National Register of Jewish Memorial Boards

Bevis Marks Synagogue Memorial Board

At the end of the First World War the whole country was grieving. Everyone had either lost a family member, a friend or neighbour and particularly with so many loved ones buried far from home, they needed somewhere to go to be able to reflect and grieve for those who they had lost.

Never had a nation, let alone an Empire as vast and multicultural as the British Empire, attempted to commemorate all their war dead from a given conflict. No template existed for the task of commemorating the dead on such a mammoth scale. Everything we now take for granted, every facet of remembrance, had to be worked out, debated, costed and delivered.

Harry Abrahams in the British Jewry Book of Honour

It had been agreed that British and Empire soldiers should be buried where they had fallen. One of the problems was that at the end of the war hundreds of thousands of war dead could not be identified, as many of the records were inaccurate or missing. Some of those men are buried under headstones which state ‘Known only unto God’, some have gravestones stating ‘Believed to be’ and then a name. Many, many more are mentioned by their names on memorial walls around the cemeteries of the battlefields. One such Jewish soldier is Harry Abrahams of Broughton Park, Manchester; his name is engraved on the famous Thiepval Memorial, in northern France, as well as Higher Broughton Synagogue Memorial Board.

Higher Broughton Synagogue Memorial Board, now lost, pictured in the British Jewry Book of Honour

The Jewish community’s response to that loss reflected that of the rest of Britain, and during the 1920s memorials were erected in public places, for example, the Cenotaph in Whitehall. The obvious place for the Jewish community to erect permanent memorials was in the halls of their synagogues and prayer halls of cemeteries.

Central Synagogue Memorial Board, destroyed during the Blitz, pictured in the British Jewry Book of Honour

The boards included on the National Register of Jewish Memorial Boards include some from the Imperial War Museum website, some from the British Jewry Book of Honour and some from various Jewish cemeteries around Britain.

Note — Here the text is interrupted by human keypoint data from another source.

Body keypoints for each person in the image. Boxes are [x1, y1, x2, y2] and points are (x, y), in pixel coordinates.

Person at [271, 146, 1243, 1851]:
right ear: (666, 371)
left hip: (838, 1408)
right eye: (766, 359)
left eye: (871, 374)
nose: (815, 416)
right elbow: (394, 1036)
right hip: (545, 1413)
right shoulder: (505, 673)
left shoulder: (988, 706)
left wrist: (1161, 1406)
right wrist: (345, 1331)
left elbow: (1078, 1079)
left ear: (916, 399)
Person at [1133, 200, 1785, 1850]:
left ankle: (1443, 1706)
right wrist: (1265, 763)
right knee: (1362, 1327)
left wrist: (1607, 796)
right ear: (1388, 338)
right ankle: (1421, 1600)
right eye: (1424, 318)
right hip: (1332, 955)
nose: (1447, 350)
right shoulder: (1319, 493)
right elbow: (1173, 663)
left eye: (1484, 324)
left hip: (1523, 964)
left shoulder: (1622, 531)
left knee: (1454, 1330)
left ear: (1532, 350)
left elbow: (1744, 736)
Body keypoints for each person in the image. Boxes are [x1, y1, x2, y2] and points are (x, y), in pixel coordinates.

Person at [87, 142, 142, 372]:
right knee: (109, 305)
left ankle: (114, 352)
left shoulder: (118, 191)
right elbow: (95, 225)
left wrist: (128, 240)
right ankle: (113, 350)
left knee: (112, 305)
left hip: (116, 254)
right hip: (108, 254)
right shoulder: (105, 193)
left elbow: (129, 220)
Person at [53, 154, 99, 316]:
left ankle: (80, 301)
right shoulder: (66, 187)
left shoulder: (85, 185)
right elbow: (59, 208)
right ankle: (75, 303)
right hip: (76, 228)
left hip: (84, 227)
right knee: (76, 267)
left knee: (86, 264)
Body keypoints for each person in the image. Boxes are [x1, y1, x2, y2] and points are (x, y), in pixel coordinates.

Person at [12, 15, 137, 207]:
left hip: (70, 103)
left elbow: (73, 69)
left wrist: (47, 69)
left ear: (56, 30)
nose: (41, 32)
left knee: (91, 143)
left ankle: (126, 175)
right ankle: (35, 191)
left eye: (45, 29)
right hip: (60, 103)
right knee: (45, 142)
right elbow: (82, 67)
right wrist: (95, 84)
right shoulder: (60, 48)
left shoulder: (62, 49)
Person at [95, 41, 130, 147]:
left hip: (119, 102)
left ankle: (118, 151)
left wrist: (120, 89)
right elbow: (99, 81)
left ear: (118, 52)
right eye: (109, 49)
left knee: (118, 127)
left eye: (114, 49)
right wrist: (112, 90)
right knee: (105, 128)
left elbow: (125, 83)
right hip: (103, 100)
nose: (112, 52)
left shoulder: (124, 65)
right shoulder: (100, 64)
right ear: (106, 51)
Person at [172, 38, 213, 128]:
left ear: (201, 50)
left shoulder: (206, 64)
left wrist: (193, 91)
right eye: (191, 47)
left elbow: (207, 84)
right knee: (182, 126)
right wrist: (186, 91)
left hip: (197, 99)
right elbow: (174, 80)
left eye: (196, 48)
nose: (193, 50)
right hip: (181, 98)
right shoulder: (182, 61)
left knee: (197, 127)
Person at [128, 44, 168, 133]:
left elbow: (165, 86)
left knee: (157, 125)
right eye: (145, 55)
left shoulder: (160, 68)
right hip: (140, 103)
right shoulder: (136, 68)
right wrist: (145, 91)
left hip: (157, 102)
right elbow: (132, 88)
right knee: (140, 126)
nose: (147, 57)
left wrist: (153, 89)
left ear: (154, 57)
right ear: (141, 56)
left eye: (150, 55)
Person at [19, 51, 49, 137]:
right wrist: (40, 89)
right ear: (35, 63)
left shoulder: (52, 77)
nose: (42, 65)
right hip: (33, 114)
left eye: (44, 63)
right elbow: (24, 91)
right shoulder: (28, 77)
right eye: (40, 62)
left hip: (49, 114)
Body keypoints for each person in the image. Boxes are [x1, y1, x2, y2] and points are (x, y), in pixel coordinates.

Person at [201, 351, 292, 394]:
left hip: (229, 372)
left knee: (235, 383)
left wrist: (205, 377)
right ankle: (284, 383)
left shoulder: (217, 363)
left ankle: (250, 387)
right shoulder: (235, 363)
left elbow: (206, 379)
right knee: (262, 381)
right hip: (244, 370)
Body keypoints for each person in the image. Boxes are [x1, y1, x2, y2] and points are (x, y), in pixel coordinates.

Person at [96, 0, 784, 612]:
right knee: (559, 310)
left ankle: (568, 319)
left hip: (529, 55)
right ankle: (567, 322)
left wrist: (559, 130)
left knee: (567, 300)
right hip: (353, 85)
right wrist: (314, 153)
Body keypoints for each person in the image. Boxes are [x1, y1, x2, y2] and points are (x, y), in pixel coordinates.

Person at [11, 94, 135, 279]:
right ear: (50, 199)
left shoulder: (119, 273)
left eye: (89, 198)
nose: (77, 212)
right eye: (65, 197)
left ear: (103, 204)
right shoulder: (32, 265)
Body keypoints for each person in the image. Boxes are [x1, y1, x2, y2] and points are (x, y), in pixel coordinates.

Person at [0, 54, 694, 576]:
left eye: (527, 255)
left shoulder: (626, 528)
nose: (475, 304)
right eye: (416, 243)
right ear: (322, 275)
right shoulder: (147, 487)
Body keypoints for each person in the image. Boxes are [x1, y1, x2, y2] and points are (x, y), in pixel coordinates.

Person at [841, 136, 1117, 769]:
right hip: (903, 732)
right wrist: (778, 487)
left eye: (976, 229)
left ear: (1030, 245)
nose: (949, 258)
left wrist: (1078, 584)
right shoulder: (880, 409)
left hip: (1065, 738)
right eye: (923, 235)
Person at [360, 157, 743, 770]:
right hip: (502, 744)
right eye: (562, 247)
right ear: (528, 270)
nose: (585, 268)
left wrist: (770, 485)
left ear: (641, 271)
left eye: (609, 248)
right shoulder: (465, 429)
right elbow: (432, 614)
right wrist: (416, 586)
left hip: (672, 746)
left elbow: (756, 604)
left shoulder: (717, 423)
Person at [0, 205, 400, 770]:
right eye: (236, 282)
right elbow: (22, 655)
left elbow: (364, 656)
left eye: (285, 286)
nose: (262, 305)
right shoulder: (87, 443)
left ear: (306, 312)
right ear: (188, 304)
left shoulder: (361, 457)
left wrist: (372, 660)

Most of these boards still exist, and whilst some were destroyed during the Blitz in the Second World War, like the board, although not the candelabra, of the Central Synagogue, some have been placed in cemeteries or archives where the public might not be able to access them, like the Sunderland Synagogue board.

Sunderland Synagogue Memorial Board

Bevis Marks Synagogue Memorial Board

As the team work through the lists of names on the boards we find that not only servicemen are included but also names of civilians; including women who were killed during Zeppelin bombing raids. Kate Bonny is such a woman, memorialised on the Board of Bevis Marks Synagogue in central London.

 

LADY BEATRICE H LEVY LEVER 

Another example is Dame Beatrice Lever, who died after contracting sepsis while tending the wounded as a nurse. She is memorialised on the West London Synagogue Board.

West London Synagogue Memorial Board

Many names appear on more than one board, as families donated to memorials in several synagogues to which the wider family belonged, as well as cemeteries where later parents were interred. Whilst most appear on one or two boards, some, like Captain Nathaniel Marks, a career soldier who also died of sepsis in 1918, appears on at least 4 boards, including the board of the Jews Orphanage Asylum, indicating that at some point in his childhood he must have been one of their boys.

Some of the boards were updated after the Second World War, and we have noted these individuals who also gave the ultimate sacrifice in the service of their country.

These boards are very much a work in progress and we will continue to add more as times goes by. If anyone comes across a board we do not know about, please contact us so that we can add it to our collection.

If British Jews in the First World War is about anything, it is a modern-day memorial board for those of the Jewish Community in Britain who lost their lives in the Great War.